# Naive Bayes

`scikit-learn` provides multiple implementations of Naive Bayes that differ on how conditional probabilities are calculated. So the different implementations are suitable for different types of data. 

- `CategorialNB` will work with categorical data once it is processed using an `OrdinalEncoder`
- `GaussianNB` assumes the numerical features have a Gaussian distribution
- `BernoulliNB` binary data
- `MultinomialNB` count data, e.g. word counts

In [None]:
import pandas as pd
from sklearn.naive_bayes import MultinomialNB, GaussianNB, BernoulliNB, CategoricalNB
from sklearn.metrics import confusion_matrix 
from sklearn.preprocessing import OneHotEncoder

In [None]:
swim = pd.read_csv('data/Swimming.csv')
swim

## Categorical NB

In [None]:
from sklearn.preprocessing import OrdinalEncoder

In [None]:
y = swim.pop('Swimming').values # Set this as the y (target)
print(swim.columns)
print(y)

In [None]:
ord_encoder = OrdinalEncoder()
swimOE = ord_encoder.fit_transform(swim)
swimOE

What ordering do you get for the ordinal features?   
Look up the documentation to see how you would fix this if you want to use the OrdinalEncoder

In [None]:
catNB = CategoricalNB(fit_prior=True, alpha=.0001)
swim_catNB = catNB.fit(swimOE,y)
y_dash = swim_catNB.predict(swimOE)  #predict training data
confusion = confusion_matrix(y, y_dash)
print("Confusion matrix:\n{}".format(confusion)) 

In [None]:
# Three query examples, one from the training data and two others.

squery = pd.DataFrame([["Moderate","Moderate","Warm","Light","Some"],
                       ["Moderate","Moderate","Cold","Moderate","Some"],
                       ["Moderate","Light","Warm","Light","None"]
                      ], columns=swim.columns)

In [None]:
X_query = ord_encoder.transform(squery)
X_query, X_query.shape

In [None]:
y_query = swim_catNB.predict(X_query)
y_query

In [None]:
q_probs = swim_catNB.predict_proba(X_query)  # get the probabilities of each class for each query
q_probs

In [None]:
swim_catNB.get_params()    # check what parameters mean...
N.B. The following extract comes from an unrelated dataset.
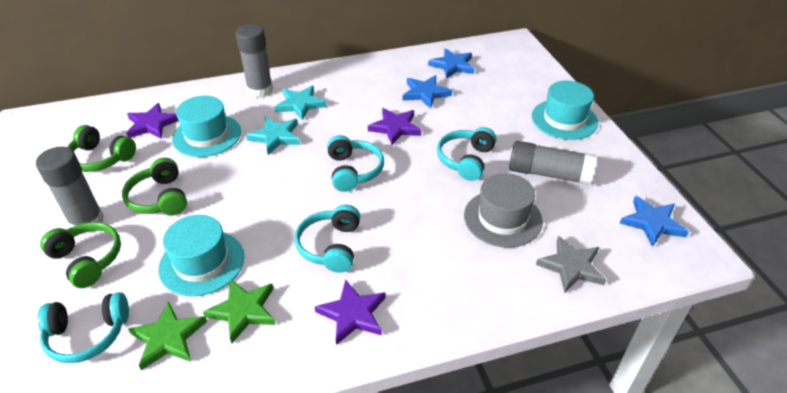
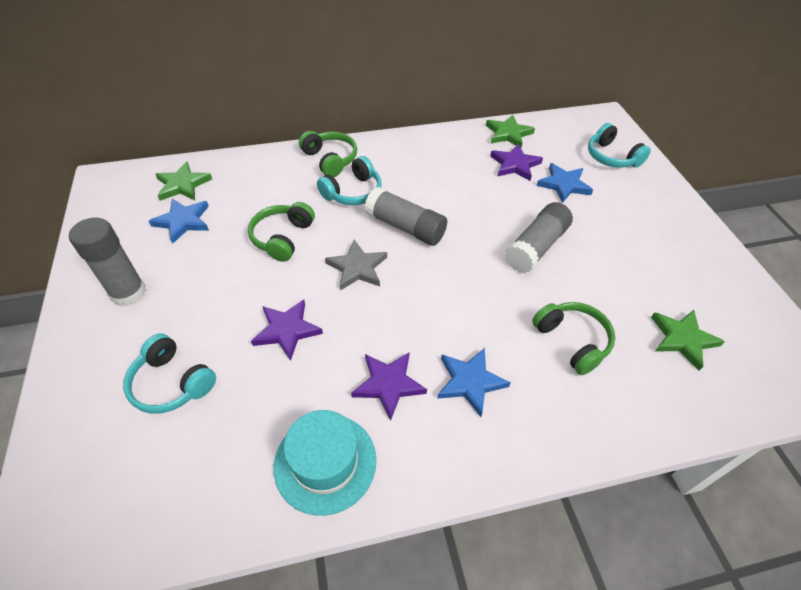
green star: [128,301,207,371] [203,279,276,343] = 2 -> [156,161,212,201] [486,115,535,148] [651,310,725,370] = 3
grey hat: [464,173,543,248] = 1 -> none = 0
turquoise hat: [158,215,244,296] [172,96,241,157] [532,81,598,140] = 3 -> [274,410,376,516] = 1
turquoise headphones: [37,292,129,363] [294,205,360,273] [327,135,384,192] [437,127,497,181] = 4 -> [123,333,216,414] [317,156,382,205] [588,123,651,168] = 3
turquoise star: [246,117,300,155] [274,86,327,121] = 2 -> none = 0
### One-Hot-Encode the training data
Here we use one-hot encoding to convert to the Swimming dataset to a numeric format.   
This converts the data to a binary format so it is valid to use `BernoulliNB` and possibly `MultinormialNB` - `GaussianNB` not so much. 

In [None]:
swim = pd.read_csv('data/Swimming.csv')
y = swim.pop('Swimming').values # Set this as the y (target)


onehot_encoder = OneHotEncoder(sparse=False)
swimOH = onehot_encoder.fit_transform(swim)
swimOH

In [None]:
onehot_encoder.get_feature_names_out(swim.columns)

In [None]:
gnb = GaussianNB()
swim_gNB = gnb.fit(swimOH,y)
y_dash = swim_gNB.predict(swimOH)
confusion = confusion_matrix(y, y_dash)
print("Confusion matrix:\n{}".format(confusion)) 

In [None]:
mnb = MultinomialNB()
swim_mNB = mnb.fit(swimOH,y)
y_dash = swim_mNB.predict(swimOH)
confusion = confusion_matrix(y, y_dash)
print("Confusion matrix:\n{}".format(confusion)) 

In [None]:
bnb = BernoulliNB()
swim_bNB = bnb.fit(swimOH,y)
y_dash = swim_bNB.predict(swimOH)
confusion = confusion_matrix(y, y_dash)
print("Confusion matrix:\n{}".format(confusion)) 

In [None]:
# Three query examples, one from the training data and two others.

squery = pd.DataFrame([["Moderate","Moderate","Warm","Light","Some"],
                       ["Moderate","Moderate","Cold","Moderate","Some"],
                       ["Moderate","Light","Warm","Light","None"]
                      ], columns=swim.columns)

In [None]:
# encode the query examples
X_query = onehot_encoder.transform(squery)
X_query, X_query.shape

#### Output the probabilities for the query examples for the three NB classifiers

In [None]:
y_query = swim_gNB.predict(X_query)
y_query

In [None]:
q_probs = swim_gNB.predict_proba(X_query)  
q_probs

In [None]:
y_query = swim_mNB.predict(X_query)
y_query

In [None]:
q_probs = swim_mNB.predict_proba(X_query)  
q_probs

In [None]:
y_query = swim_bNB.predict(X_query)
y_query

In [None]:
q_probs = swim_bNB.predict_proba(X_query)  
q_probs

#### Looking at the probabilities, which NB classifier appears to work best for this data?